> Exercise instructions:
Copy down every line of the data that follows exactly. Omit the pictures.

> Bounding box coordinates:
+ + + + +
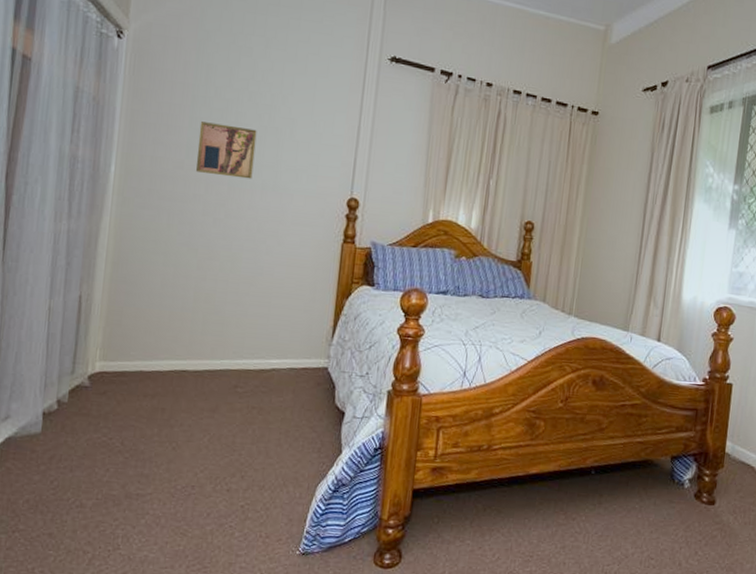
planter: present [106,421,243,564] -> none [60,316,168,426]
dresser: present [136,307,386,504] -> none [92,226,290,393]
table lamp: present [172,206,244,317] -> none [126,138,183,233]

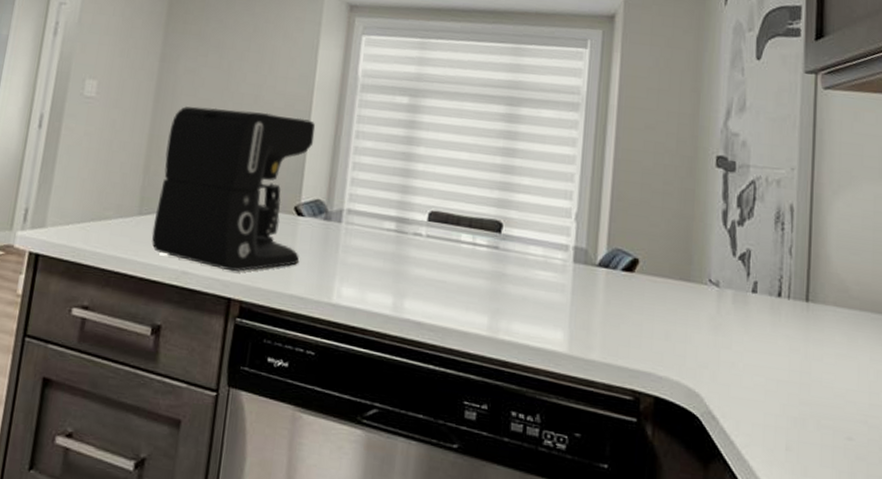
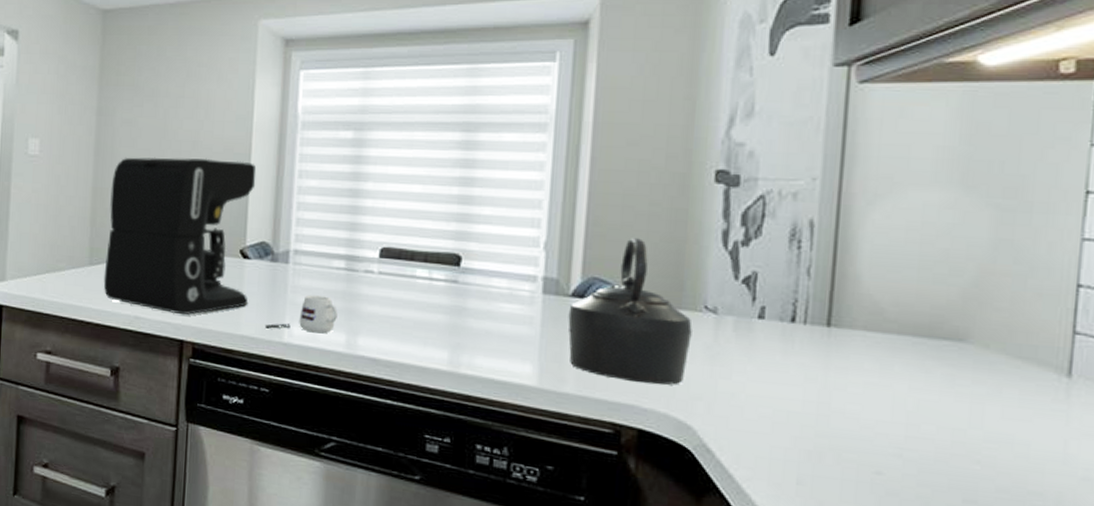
mug: none [314,255,386,295] -> present [264,295,338,334]
kettle: none [595,213,699,354] -> present [568,238,692,385]

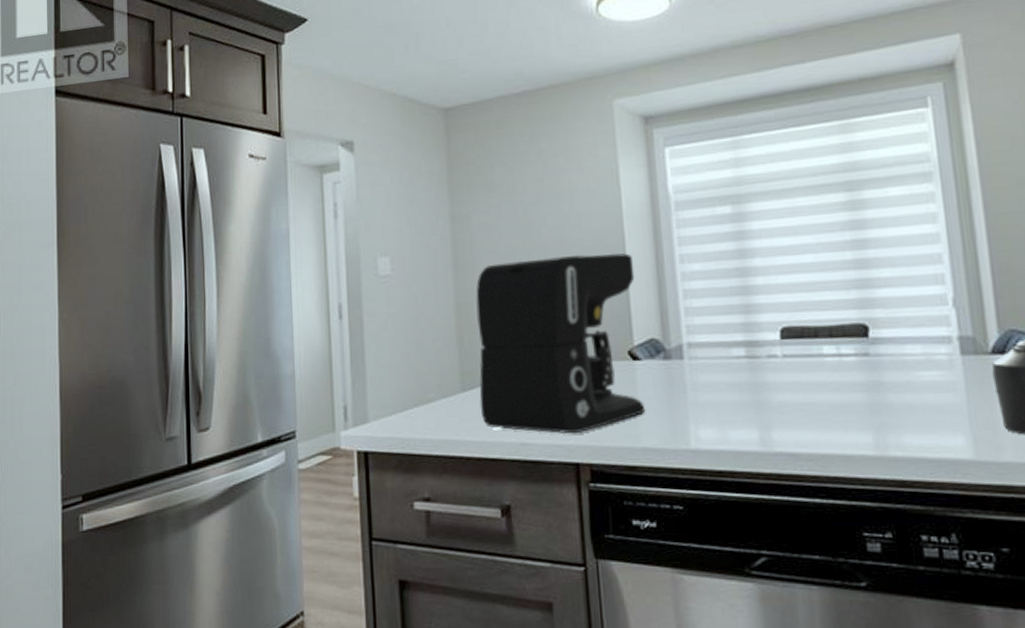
mug: present [264,295,338,334] -> none [667,390,746,436]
+ + + + +
> Expected answer:
planter: present [106,421,243,564] -> none [60,316,168,426]
dresser: present [136,307,386,504] -> none [92,226,290,393]
table lamp: present [172,206,244,317] -> none [126,138,183,233]

mug: none [314,255,386,295] -> present [264,295,338,334]
kettle: none [595,213,699,354] -> present [568,238,692,385]

mug: present [264,295,338,334] -> none [667,390,746,436]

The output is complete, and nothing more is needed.